▸ PAGE TEXT:
┌──

Seaweed can save the planet from plastic waste

According to the UN report - From bags to bottles. Some 13 million tonnes of plastic flow into oceans every year.

On the one hand, the benefits of plastic are undeniable, as the material is cheap, lightweight and easy to make. This leads to global lactic production skyrocketing over the next 10 to 15 years, according to the United Nations Environment Programme.

 On the other hand, the world already seems to be unable to cope with the amount of plastic waste, it lies strewn on beaches around the world from the Gaza Strip to the Galapagos.

Washed in by the tide, it mixes with seaweed and is often mistaken by birds and animals as food. Marine species ingest or become entangles by plastic debris. Sometimes causing injury or even death. 


The UN says 100,000 marine animals die each year due to plastic related causes.

Now researchers have devised a possible solution for durable plastic waste. Inspired by the ocean. Scientists at Tel Aviv University have created a biodegradable plastic by cultivating natural polymers made by a micro-organism that feast in seaweed algae.


How seaweed can save the planet?

└──

Translate this sentence from the article on seaweed and plastic waste above into Spanish: "Some 13 million tonnes of plastic flow into oceans every year."

▸ MATERIAL SUPPLIED:

┌──

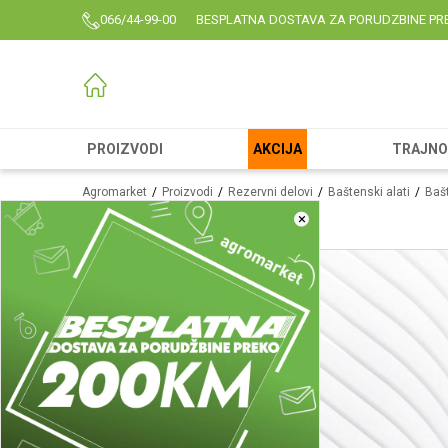
066/44-99-00
BESPLATNA DOSTAVA ZA PORUDZBINE PR
PROIZVODI
AKCIJA
TRAJNO 
Agromarket
Proizvodi
Rezervni delovi
Baštenski alati
Bašt
×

└──

▸ RESULT OF THIS TASK: Unos 13 millones de toneladas de plástico llegan a los océanos cada año.